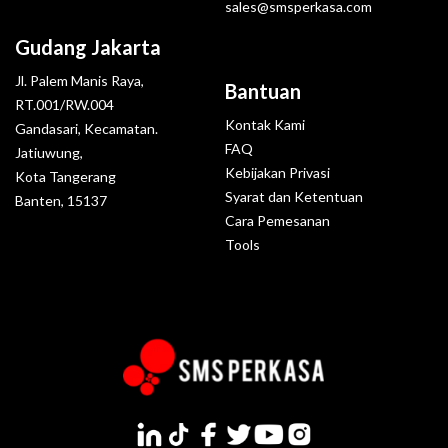
sales@smsperkasa.com
Gudang Jakarta
Jl. Palem Manis Raya,
Bantuan
RT.001/RW.004
Kontak Kami
Gandasari, Kecamatan.
FAQ
Jatiuwung,
Kebijakan Privasi
Kota Tangerang
Syarat dan Ketentuan
Banten, 15137
Cara Pemesanan
Tools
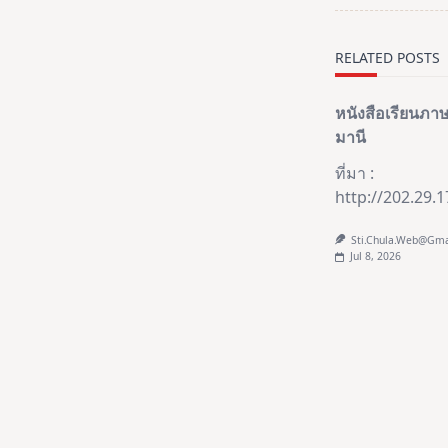
screen-
reader-
text">Page</s
RELATED POSTS
หนังสือเรียนภ
มานี
ที่มา :
http://202.29.
Sti.chula.web@gm
Jul 8, 2026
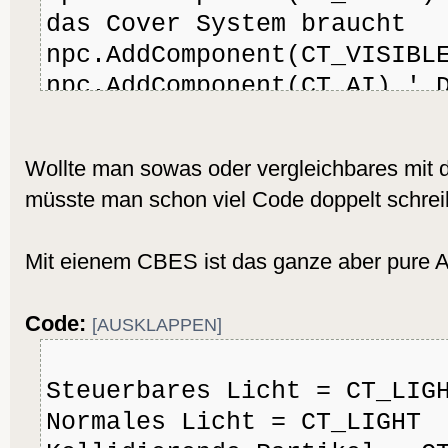
das Cover System braucht
npc.AddComponent(CT_VISIBL
npc.AddComponent(CT_AI) ' 
der AI gesteuert werden
Wollte man sowas oder vergleichbares mit de
müsste man schon viel Code doppelt schrei
Mit eienem CBES ist das ganze aber pure A
Code:
[AUSKLAPPEN]
Steuerbares Licht = CT_LIG
Normales Licht = CT_LIGHT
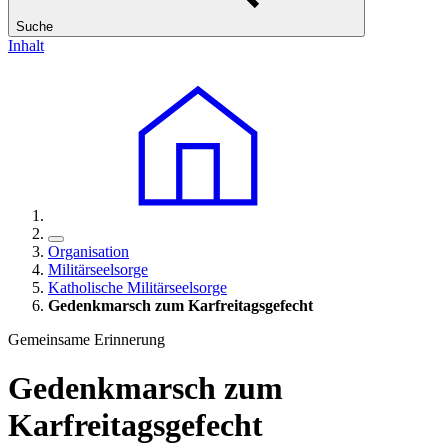
Suche
Inhalt
Organisation
Militärseelsorge
Katholische Militärseelsorge
Gedenkmarsch zum Karfreitagsgefecht
Gemeinsame Erinnerung
Gedenkmarsch zum
Karfreitagsgefecht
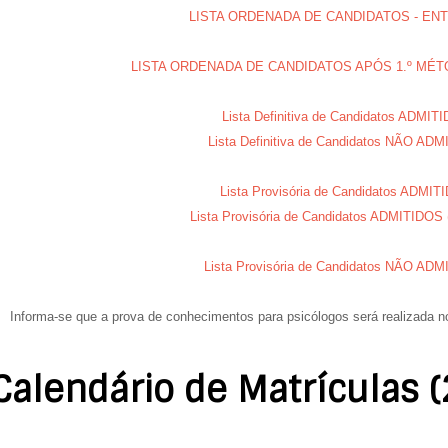
LISTA ORDENADA DE CANDIDATOS - EN
LISTA ORDENADA DE CANDIDATOS APÓS 1.º MÉ
Lista Definitiva de Candidatos ADMIT
Lista Definitiva de Candidatos NÃO AD
Lista Provisória de Candidatos ADMIT
Lista Provisória de Candidatos ADMITIDO
Lista Provisória de Candidatos NÃO AD
Informa-se que a prova de conhecimentos para psicólogos será realizada n
Calendário de Matrículas 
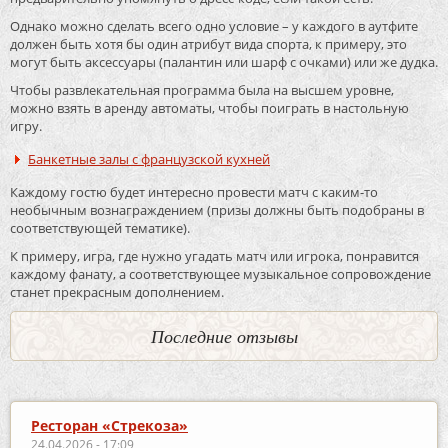
Однако можно сделать всего одно условие – у каждого в аутфите
должен быть хотя бы один атрибут вида спорта, к примеру, это
могут быть аксессуары (палантин или шарф с очками) или же дудка.
Чтобы развлекательная программа была на высшем уровне,
можно взять в аренду автоматы, чтобы поиграть в настольную
игру.
Банкетные залы с французской кухней
Каждому гостю будет интересно провести матч с каким-то
необычным вознаграждением (призы должны быть подобраны в
соответствующей тематике).
К примеру, игра, где нужно угадать матч или игрока, понравится
каждому фанату, а соответствующее музыкальное сопровождение
станет прекрасным дополнением.
Последние отзывы
Ресторан «Стрекоза»
24.04.2026 - 17:09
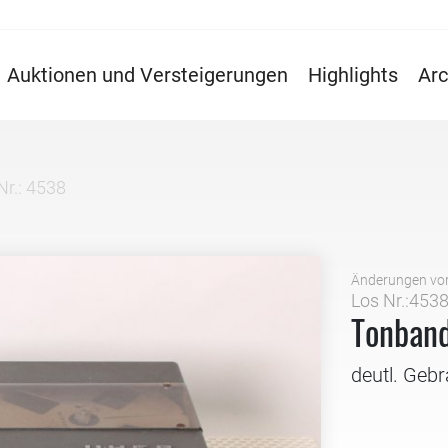
Auktionen und Versteigerungen
Highlights
Arc
Nr.: 4538
Änderungen vo
Los Nr.:453
Tonban
deutl. Geb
= = = =
Problem requirements: Counting only lines that contain the string "AddComponent", say how many appear in the listing above, with the number as the entire reply.

Response: 2